New rules for social media

By Chang Meng Source:Global Times Published: 2014-8-8 1:03:01

Seven ‘bottom lines’ set for WeChat users

Graphics: GT

 China on Thursday passed a new rule regulating public accounts on instant messaging services, requiring real-name registration for account operators in a bid to crack down on online rumors, libel and illegal information involving pornography and violence.

The regulation, published by the State Internet Information Office (SIIO), is aimed at promoting the "healthy development of instant messaging services" and "safeguarding national security and public interests," it reads. It takes immediate effect.

Among various instant messaging services, WeChat, a popular mobile app developed by Internet technology giant Tencent, is considered to be a major target of the regulation. It currently has 5.8 million public accounts after  introducing the function in August 2012.

Operators of these public accounts include individuals, government organs, media outlets, social organizations and companies.

The new rule stipulates that operators of public accounts should register with their real names and be put on record with Internet managing authorities after the service provider's review.

It also states that users should keep "seven bottom lines," which include abiding by laws and regulations, the socialist system, national interests, the legitimate rights and interests of citizens, public order, social morality and ensure information authenticity.

The real-name registration requirement only applies to public accounts, and they can still customize their account name. Tencent has already been deploying the procedure, requesting registrants to provide a clear picture of them holding their ID card, or provide a business license for organizations, a public relations manager told the Global Times via e-mail.

Another clause in the new rule attracted wide attention, as only public accounts operated by media outlets, or those with an Internet news service certificate, can publish or repost political news. Others are not allowed to do so "without approval."

The new rule did not define "political news," while a 2005 Internet news service regulation defines it as "reports and commentaries related to political, economic, military and diplomatic affairs as well as breaking events."

Several public account operators who wrote about political and social affairs reached by the Global Times said they still need to observe the actual implementation, and called for a clearer definition as many accounts publish analysis and commentary on hot topics, other than publishing news.

"It will not have a big influence on us as we mainly focus on analysis of macro-economic and public policies. But we will pay special attention, or tone down content related to 'pure politics,' as we did," an operator of Zgtrend, a Guangzhou-based research institute that has a popular WeChat public account, told the Global Times on condition of anonymity.

However, accounts that publish unofficial historical anecdotes and political gossip are expected to be affected which might reduce content variety on the platform.

Fang Xingdong, founder of China's leading high-tech think tank, told the Global Times that these public accounts are unlikely to all shut as the rule leaves some leniency and those that provide accurate and positive analysis could be kept going "with approval."

Tencent also told the Global Times that it would not conduct massive-scale shutdowns of current accounts and hopes operators could publish content in accordance to the rule, or they will be punished accordingly.

In response to questions as to whether the new rule might be a tool to suppress freedom of speech, Xu Feng, head of mobile Internet management at the SIIO, said that it will promote the quality of instant messaging services to ensure that citizens enjoy the convenience of such services and called it the "true freedom of speech," according to an official Q&A provided by the Xinhua News Agency.

He added that a few people are using the platform to spread content related to terrorism, violence, pornography or rumors that harm others' rights and public security.

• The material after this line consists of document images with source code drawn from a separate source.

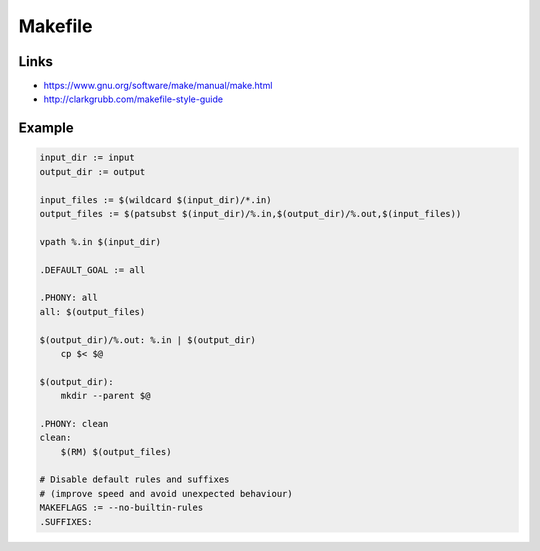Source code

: ..


********
Makefile
********

Links
=====

* https://www.gnu.org/software/make/manual/make.html

* http://clarkgrubb.com/makefile-style-guide


Example
=======

.. code-block:: makefile

    input_dir := input
    output_dir := output

    input_files := $(wildcard $(input_dir)/*.in)
    output_files := $(patsubst $(input_dir)/%.in,$(output_dir)/%.out,$(input_files))

    vpath %.in $(input_dir)

    .DEFAULT_GOAL := all

    .PHONY: all
    all: $(output_files)

    $(output_dir)/%.out: %.in | $(output_dir)
        cp $< $@

    $(output_dir):
        mkdir --parent $@

    .PHONY: clean
    clean:
        $(RM) $(output_files)

    # Disable default rules and suffixes
    # (improve speed and avoid unexpected behaviour)
    MAKEFLAGS := --no-builtin-rules
    .SUFFIXES:


.. EOF
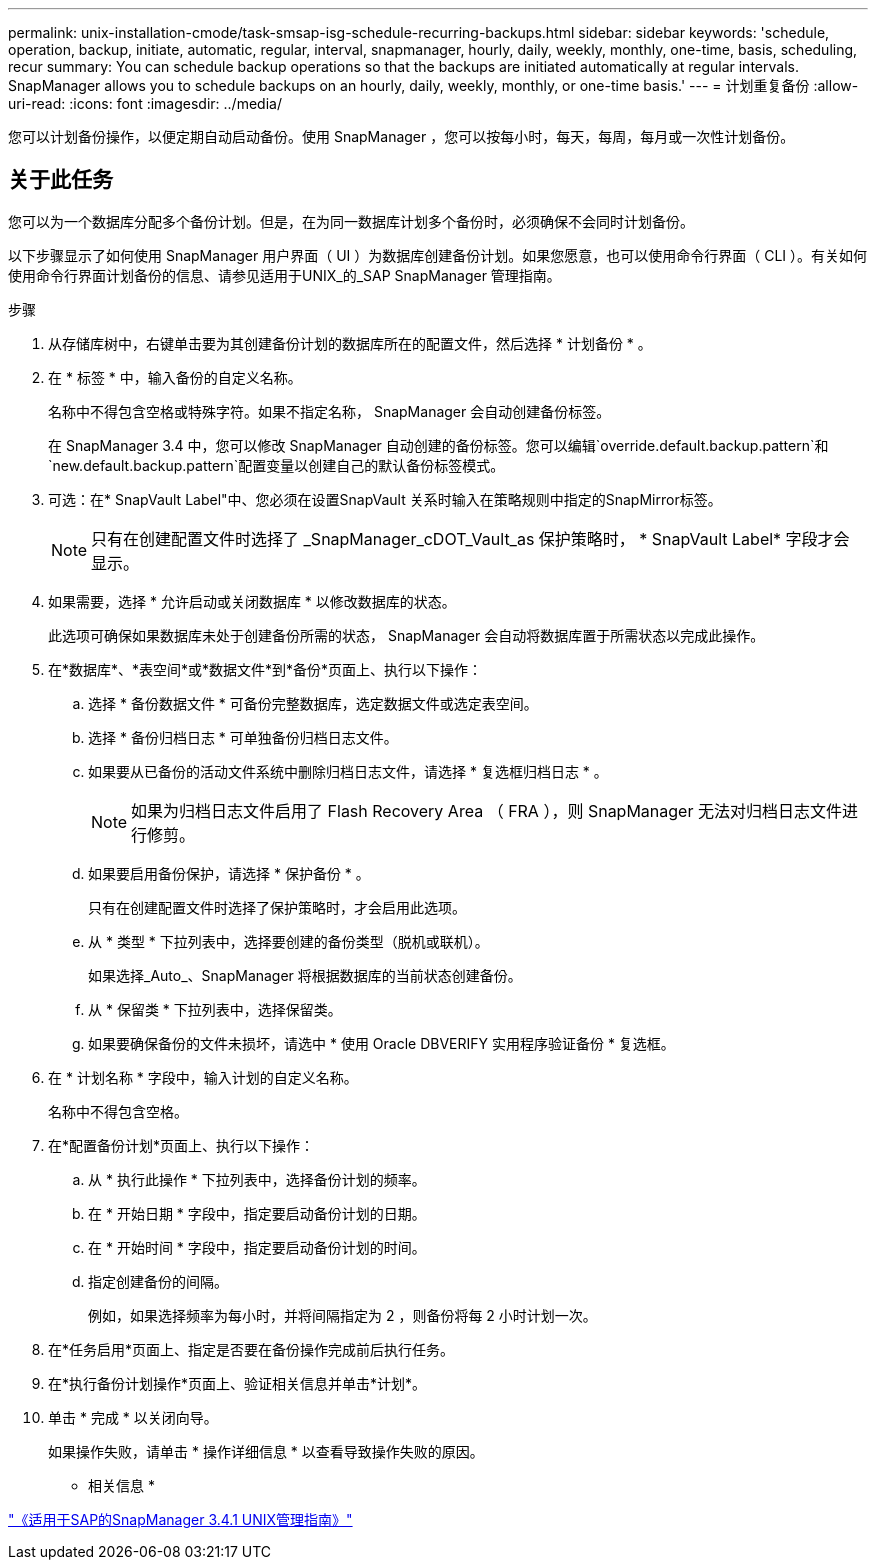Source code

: ---
permalink: unix-installation-cmode/task-smsap-isg-schedule-recurring-backups.html 
sidebar: sidebar 
keywords: 'schedule, operation, backup, initiate, automatic, regular, interval, snapmanager, hourly, daily, weekly, monthly, one-time, basis, scheduling, recur summary: You can schedule backup operations so that the backups are initiated automatically at regular intervals. SnapManager allows you to schedule backups on an hourly, daily, weekly, monthly, or one-time basis.' 
---
= 计划重复备份
:allow-uri-read: 
:icons: font
:imagesdir: ../media/


[role="lead"]
您可以计划备份操作，以便定期自动启动备份。使用 SnapManager ，您可以按每小时，每天，每周，每月或一次性计划备份。



== 关于此任务

您可以为一个数据库分配多个备份计划。但是，在为同一数据库计划多个备份时，必须确保不会同时计划备份。

以下步骤显示了如何使用 SnapManager 用户界面（ UI ）为数据库创建备份计划。如果您愿意，也可以使用命令行界面（ CLI ）。有关如何使用命令行界面计划备份的信息、请参见适用于UNIX_的_SAP SnapManager 管理指南。

.步骤
. 从存储库树中，右键单击要为其创建备份计划的数据库所在的配置文件，然后选择 * 计划备份 * 。
. 在 * 标签 * 中，输入备份的自定义名称。
+
名称中不得包含空格或特殊字符。如果不指定名称， SnapManager 会自动创建备份标签。

+
在 SnapManager 3.4 中，您可以修改 SnapManager 自动创建的备份标签。您可以编辑`override.default.backup.pattern`和`new.default.backup.pattern`配置变量以创建自己的默认备份标签模式。

. 可选：在* SnapVault Label"中、您必须在设置SnapVault 关系时输入在策略规则中指定的SnapMirror标签。
+

NOTE: 只有在创建配置文件时选择了 _SnapManager_cDOT_Vault_as 保护策略时， * SnapVault Label* 字段才会显示。

. 如果需要，选择 * 允许启动或关闭数据库 * 以修改数据库的状态。
+
此选项可确保如果数据库未处于创建备份所需的状态， SnapManager 会自动将数据库置于所需状态以完成此操作。

. 在*数据库*、*表空间*或*数据文件*到*备份*页面上、执行以下操作：
+
.. 选择 * 备份数据文件 * 可备份完整数据库，选定数据文件或选定表空间。
.. 选择 * 备份归档日志 * 可单独备份归档日志文件。
.. 如果要从已备份的活动文件系统中删除归档日志文件，请选择 * 复选框归档日志 * 。
+

NOTE: 如果为归档日志文件启用了 Flash Recovery Area （ FRA ），则 SnapManager 无法对归档日志文件进行修剪。

.. 如果要启用备份保护，请选择 * 保护备份 * 。
+
只有在创建配置文件时选择了保护策略时，才会启用此选项。

.. 从 * 类型 * 下拉列表中，选择要创建的备份类型（脱机或联机）。
+
如果选择_Auto_、SnapManager 将根据数据库的当前状态创建备份。

.. 从 * 保留类 * 下拉列表中，选择保留类。
.. 如果要确保备份的文件未损坏，请选中 * 使用 Oracle DBVERIFY 实用程序验证备份 * 复选框。


. 在 * 计划名称 * 字段中，输入计划的自定义名称。
+
名称中不得包含空格。

. 在*配置备份计划*页面上、执行以下操作：
+
.. 从 * 执行此操作 * 下拉列表中，选择备份计划的频率。
.. 在 * 开始日期 * 字段中，指定要启动备份计划的日期。
.. 在 * 开始时间 * 字段中，指定要启动备份计划的时间。
.. 指定创建备份的间隔。
+
例如，如果选择频率为每小时，并将间隔指定为 2 ，则备份将每 2 小时计划一次。



. 在*任务启用*页面上、指定是否要在备份操作完成前后执行任务。
. 在*执行备份计划操作*页面上、验证相关信息并单击*计划*。
. 单击 * 完成 * 以关闭向导。
+
如果操作失败，请单击 * 操作详细信息 * 以查看导致操作失败的原因。



* 相关信息 *

https://library.netapp.com/ecm/ecm_download_file/ECMP12481453["《适用于SAP的SnapManager 3.4.1 UNIX管理指南》"^]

Stricter control over microblogging services like Sina Weibo was initiated in a campaign to crackdown on Internet rumors last year.

Other than limiting who can post political news, the new rule does not really interfere with the platform's development, said Fang.

The rule also encourages government organs to open public accounts to better serve public needs, which suggested that authorities also hope to utilize the powerful tool.

Tencent has also vowed to attack rumors spreading through its platform by setting up professional teams and protect users' privacy, stressing that the new rule does not apply to private messaging functions.

Tencent's shares fell by 3.46 percent to HK$128.3 ($16.55) in Hong Kong when trading closed on Thursday.

WeChat activity started to surge last year and was favored by the public for better privacy and certain immunity to censorship.

However, it also brewed a better environment for the spreading of rumors as acquaintance-based circles lack a self-cleaning function, and has triggered public complaint.

In a recent case, Amway China posted a statement on July 16, denying rumors that its albumen products contain genetically-modified ingredients, and that its senior executive "died early" after using its health products.

Pseudoscience posts, such as those declaring "microwave ovens could cause cancer," were also popular on the platform.

However, analysts also warned that it is crucial to avoid "over-management" under the new rule and set up clear boundaries, especially at the local level.

The local government in Zhaoqing, Guangdong Province, recently requested all WeChat public account owners register with police, a policy that triggered wide debate and accusations that it "went beyond the rule" by observers.